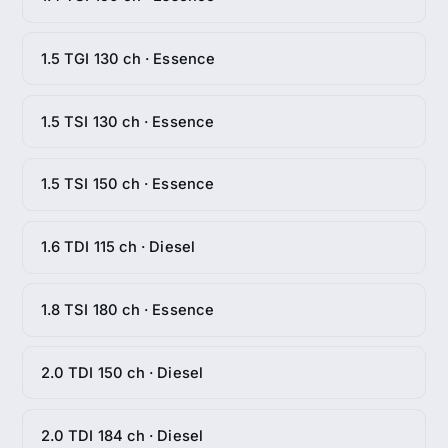
1.5 TGI 130 ch · Essence
1.5 TSI 130 ch · Essence
1.5 TSI 150 ch · Essence
1.6 TDI 115 ch · Diesel
1.8 TSI 180 ch · Essence
2.0 TDI 150 ch · Diesel
2.0 TDI 184 ch · Diesel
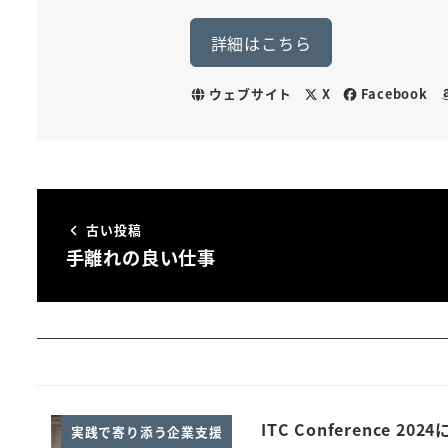
詳細はこちら
ウェブサイト
X
Facebook
古い投稿
手離れの良い仕事
ITC Conference 2
実践で寄り添う企業支援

· · · ·

## Work required:
Update the records above by substituting "Gazole" for each instance of "Diesel" and reproduce their text with nothing else altered. Omit the pictures from your answer.

## Solution for this problem:
1.5 TGI 130 ch · Essence
1.5 TSI 130 ch · Essence
1.5 TSI 150 ch · Essence
1.6 TDI 115 ch · Gazole
1.8 TSI 180 ch · Essence
2.0 TDI 150 ch · Gazole
2.0 TDI 184 ch · Gazole
詳細はこちら
ウェブサイト
X
Facebook
古い投稿
手離れの良い仕事
ITC Conference 2
実践で寄り添う企業支援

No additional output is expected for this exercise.